Reuters article on Jerusalem Women Speak tour
20 April 2004
Reuters article on Jerusalem Women Speak tour
Three Women Seek Human Face for Mideast Crisis
Tue Apr 20, 2004 09:04 AM ET
By Andrea Shalal-Esa
WASHINGTON (Reuters) – Three women from Jerusalem — a Muslim, a Jew and a Christian — headed home this month after three weeks in the United States sharing their suffering and hopes for Middle East peace. But the odds are against any kind of a reunion when they get there.
Michal Sagi, a 35-year-old Jewish Israeli, lives in West Jerusalem, but says military checkpoints will make it difficult, if not impossible, for her to visit Nuha Khoury, a 41-year-old Christian Palestinian who was born in Jerusalem but now lives in Bethlehem, just 4.9 miles [away].
The third woman, Muslim Palestinian Nahla Assali, who is 65, lives in Beit Hanina, an area north of Jerusalem that is practically impossible for Israelis like Sagi to visit.
Jewish and Palestinian peace activists do work together, but crossing the boundaries between Israel and the Occupied Territories has become increasingly difficult in the wake of suicide bombings, targeted assassinations and daily tensions.
“There is cooperation, but it is not very easy,” Sagi told the audience in Washington this month when the three women spoke at Georgetown University’s Center for Contemporary Arab Studies.
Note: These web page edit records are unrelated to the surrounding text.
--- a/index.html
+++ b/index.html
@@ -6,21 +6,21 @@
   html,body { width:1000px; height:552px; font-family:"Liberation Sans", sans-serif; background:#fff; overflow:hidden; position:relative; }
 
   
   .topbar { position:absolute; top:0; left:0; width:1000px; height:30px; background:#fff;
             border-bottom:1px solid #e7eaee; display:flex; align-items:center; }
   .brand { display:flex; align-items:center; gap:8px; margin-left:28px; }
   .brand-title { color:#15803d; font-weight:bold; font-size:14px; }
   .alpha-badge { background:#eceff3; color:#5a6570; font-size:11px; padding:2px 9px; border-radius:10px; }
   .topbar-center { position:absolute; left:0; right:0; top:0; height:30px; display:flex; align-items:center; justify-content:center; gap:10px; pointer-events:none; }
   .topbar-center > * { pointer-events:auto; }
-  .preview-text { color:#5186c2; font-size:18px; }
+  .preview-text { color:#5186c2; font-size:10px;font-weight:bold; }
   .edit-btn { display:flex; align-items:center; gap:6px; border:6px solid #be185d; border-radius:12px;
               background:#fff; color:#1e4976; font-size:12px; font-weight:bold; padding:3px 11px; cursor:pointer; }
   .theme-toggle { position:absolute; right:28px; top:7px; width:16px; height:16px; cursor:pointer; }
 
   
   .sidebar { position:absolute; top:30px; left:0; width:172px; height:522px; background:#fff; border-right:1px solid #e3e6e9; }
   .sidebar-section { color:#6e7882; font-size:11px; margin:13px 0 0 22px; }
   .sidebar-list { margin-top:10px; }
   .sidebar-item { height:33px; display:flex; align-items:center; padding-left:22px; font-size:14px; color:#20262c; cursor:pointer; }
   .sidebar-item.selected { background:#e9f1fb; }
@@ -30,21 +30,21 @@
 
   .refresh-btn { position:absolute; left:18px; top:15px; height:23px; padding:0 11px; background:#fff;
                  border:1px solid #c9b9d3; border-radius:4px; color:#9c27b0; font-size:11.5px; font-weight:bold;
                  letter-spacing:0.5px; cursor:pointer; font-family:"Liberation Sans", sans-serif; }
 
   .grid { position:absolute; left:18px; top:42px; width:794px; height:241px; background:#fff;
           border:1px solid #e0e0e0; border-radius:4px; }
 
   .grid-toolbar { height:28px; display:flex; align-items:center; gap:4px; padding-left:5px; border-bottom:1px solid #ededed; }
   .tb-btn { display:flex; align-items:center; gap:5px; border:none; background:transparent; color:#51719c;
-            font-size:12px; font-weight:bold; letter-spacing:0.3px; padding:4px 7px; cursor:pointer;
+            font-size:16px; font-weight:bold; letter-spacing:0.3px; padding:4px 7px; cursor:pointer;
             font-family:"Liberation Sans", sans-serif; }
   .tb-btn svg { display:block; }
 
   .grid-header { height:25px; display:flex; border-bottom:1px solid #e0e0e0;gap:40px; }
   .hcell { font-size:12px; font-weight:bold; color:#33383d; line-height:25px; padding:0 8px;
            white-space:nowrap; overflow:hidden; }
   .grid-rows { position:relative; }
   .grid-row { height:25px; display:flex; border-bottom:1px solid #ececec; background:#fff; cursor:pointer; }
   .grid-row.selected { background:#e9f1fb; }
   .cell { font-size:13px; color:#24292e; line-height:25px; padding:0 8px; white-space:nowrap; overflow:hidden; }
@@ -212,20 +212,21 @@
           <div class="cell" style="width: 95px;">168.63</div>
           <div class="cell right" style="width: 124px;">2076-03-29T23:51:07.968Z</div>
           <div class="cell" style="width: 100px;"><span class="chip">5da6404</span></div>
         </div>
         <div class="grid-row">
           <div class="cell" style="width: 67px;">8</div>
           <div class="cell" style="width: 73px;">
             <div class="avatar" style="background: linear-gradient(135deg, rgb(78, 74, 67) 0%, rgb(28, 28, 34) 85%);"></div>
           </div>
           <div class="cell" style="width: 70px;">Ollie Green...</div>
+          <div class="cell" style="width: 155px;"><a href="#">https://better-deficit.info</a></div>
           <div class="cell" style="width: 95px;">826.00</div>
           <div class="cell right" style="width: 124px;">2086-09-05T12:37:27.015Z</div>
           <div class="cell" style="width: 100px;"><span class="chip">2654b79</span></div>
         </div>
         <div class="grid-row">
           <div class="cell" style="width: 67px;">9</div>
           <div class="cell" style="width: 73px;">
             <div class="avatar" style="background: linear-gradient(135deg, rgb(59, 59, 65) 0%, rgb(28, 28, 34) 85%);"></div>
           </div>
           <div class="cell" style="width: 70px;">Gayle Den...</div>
It was one of the final stops on a 17-day speaking tour that also including stops in North Carolina, Virginia and Maryland.
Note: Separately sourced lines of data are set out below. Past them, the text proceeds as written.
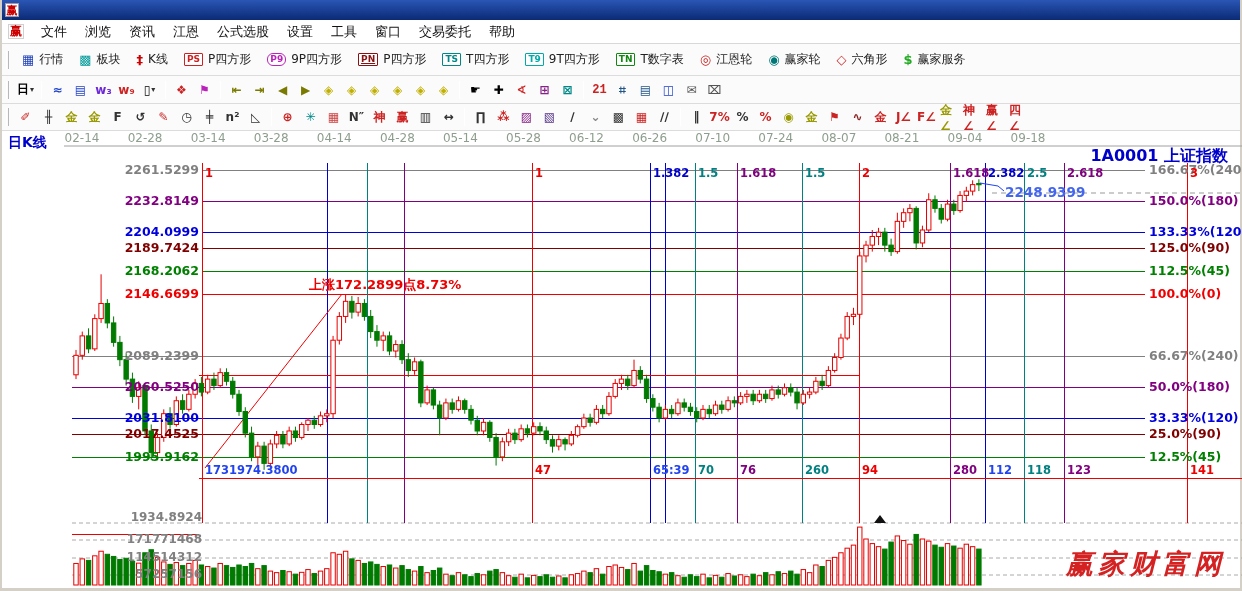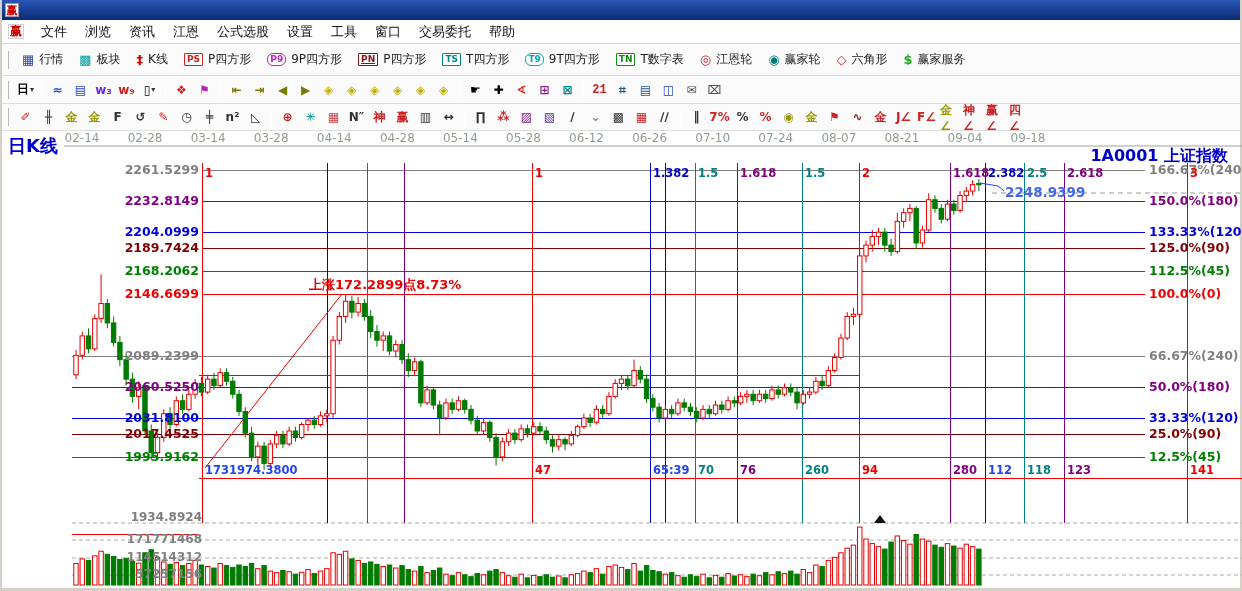--- a/index.html
+++ b/index.html
@@ -30,21 +30,21 @@
   .grip { width:3px; height:18px; border-left:1px solid #fff; border-right:1px solid #b8b8b8; margin:0 5px 0 4px; }
   .tb2-item { display:flex; align-items:center; gap:5px; padding:0 8px; height:26px; font-size:12px; color:#222; cursor:default; }
   .tb2-ico { font-size:13px; font-weight:600; line-height:1; }
   .tb2-ico.boxed { font-size:9px; font-weight:700; border:1px solid currentColor; padding:1px 2px; border-radius:1px; background:#fff; }
   .tb-ico { width:21px; height:21px; display:flex; align-items:center; justify-content:center;
     font-size:12px; font-weight:600; margin:0 1px; cursor:default; border:1px solid transparent; }
   .tb-ico .arrow { font-size:8px; color:#333; margin-left:1px; }
   .tb-sep { width:1px; height:18px; background:#c4c4c4; border-right:1px solid #fff; margin:0 4px; }
 
   
-  #period-label { position:absolute; left:6px; top:134px; font-size:18px; font-weight:700; color:#0000cc;text-align:right; }
+  #period-label { position:absolute; left:6px; top:134px; font-size:14px; font-weight:700; color:#0000cc;text-align:right; }
   #symbol-label { position:absolute; right:12px; top:146px; font-size:16px; font-weight:700; color:#0000cc; }
 
   #chart-svg { position:absolute; left:0; top:0; width:1242px; height:591px; }
 
   #watermark { position:absolute; right:14px; top:546px; font-family:"DejaVu Serif","Liberation Serif",serif;
     font-style:italic; font-weight:700; font-size:27px; color:#d42222; letter-spacing:5px; }
 </style>
 </head>
 <body>
 
@@ -637,21 +637,21 @@
       </span>
       <span class="tb2-item">
         <span class="tb2-ico boxed" style="color: rgb(136, 17, 17); text-decoration: underline;">PN</span>
         <span>P四方形</span>
       </span>
       <span class="tb2-item">
         <span class="tb2-ico boxed" style="color: rgb(0, 136, 136);">TS</span>
         <span>T四方形</span>
       </span>
       <span class="tb2-item">
-        <span class="tb2-ico boxed" style="color: rgb(0, 170, 170); border-radius: 6px;">T9</span>
+        <span class="tb2-ico boxed" style="color: rgb(0, 170, 170);">T9</span>
         <span>9T四方形</span>
       </span>
       <span class="tb2-item">
         <span class="tb2-ico boxed" style="color: rgb(17, 136, 17);">TN</span>
         <span>T数字表</span>
       </span>
       <span class="tb2-item">
         <span class="tb2-ico" style="color: rgb(204, 34, 34);">◎</span>
         <span>江恩轮</span>
       </span>
@@ -751,13 +751,14 @@
       <span class="tb-ico" style="color: rgb(204, 34, 34);">F∠</span>
       <span class="tb-ico" style="color: rgb(153, 153, 0);">金∠</span>
       <span class="tb-ico" style="color: rgb(204, 34, 34);">神∠</span>
       <span class="tb-ico" style="color: rgb(204, 34, 34);">赢∠</span>
       <span class="tb-ico" style="color: rgb(204, 34, 34);">四∠</span>
     </div>
 
   <div id="period-label">日K线</div>
   <div id="symbol-label">1A0001  上证指数</div>
 
+  <div id="watermark">赢家财富网</div>
 </div>
 
 </body></html>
Jerri Bird founded the U.S. nonprofit group Partners for Peace that has brought a trio of different Jerusalem women to the United States each year since 1998 to discuss the everyday challenges of life in Israel and the West Bank.
It is a rare opportunity for Palestinian and Israeli women to spend time together in person, rather than just via e-mail.
“We are trying to bring to people the part of the story that is not covered in the media … the voices they never hear,” said Bird, who is already planning the next tour to take three more Jerusalem women to the West Coast this fall.
DIFFERENT MEANS, SAME END: PEACE
Each of the three women works for peace in her own way.
Although they didn’t know each other beforehand, their positions are remarkably similar, each condemning Palestinian suicide bombings and Israeli targeted assassinations, while working for a peaceful two-state solution. They all agree that the Israeli-Palestinian conflict is about land, not religion.
Khoury, who lived in the United States for 15 years and completed a doctorate in Islamic history here, says U.S. media often focus on “big news” like bombings and missile attacks, while failing to show the harsh realities of daily life.
“Nobody is interested (in humanizing) the Palestinian story … or the Israeli story,” she says. “That is why we are here.”
For instance, she says 97 percent of Palestinian children between the ages of 10 to 19 are suffering from post-traumatic stress syndrome, and 89 percent of them have personally seen a shooting. Fifty percent of children are malnourished, and 60 percent of Palestinian families lack food security, she says.
“This is a society that is economically shattered,” says Khoury, who heads the Dar al-Kalima Academy, which provides education and training to Palestinians in Bethlehem.
“Even if we get a Palestinian state, it will take two generations in order to recover,” adds Khoury, whose father died this January when he was denied passage past a checkpoint on the way to the hospital after suffering a heart attack.
Assali, recently retired after 25 years of teaching English at Bir Zeit University near Ramallah, co-founded and chairs Project Loving Care, a child-sponsorship program, as well as an informal training center for women and children in Jerusalem.
Assali and her family fled West Jerusalem in 1948 after the Deir Yassin massacre on the eve of the war, and were never allowed to return to their family home.
“I have seen enough. The cup of endurance is overflowing,” she said.
EXCLUSIVE USE OF ROAD
Assali, a petite, soft-spoken woman, grows emotional as she shows a picture of her backyard, newly dissected by a massive four-lane road being built by Israel exclusively for the use of Israeli settlers to connect East and West Jerusalem.
She warns that construction of roads like these, and the 25-foot wall being erected by Israel will displace more Palestinians from their lands, and add to the hundreds of thousands of refugees scattered throughout the Arab world.
Israel says it needs the barrier as a shield against suicide bombers, but Palestinians call it a new “Berlin Wall” and say it dims prospects for a viable Palestinian state.
Sagi, a teacher and activist with Checkpoint Watch, a group that monitors Israeli military checkpoints, says she worries about her own society growing more violent and racist as the occupation continues, noting that domestic violence is rising.
“Being an occupier does us no good,” she says.
So on her one day off each week, she rises at 6 a.m. to monitor checkpoints, monitoring human rights abuses and advocating for Palestinians who must cross the checkpoints daily to get to work, school and hospitals.
“My voice is not alone,” says Sagi. “We are a growing minority, and our voices are growing larger and larger.”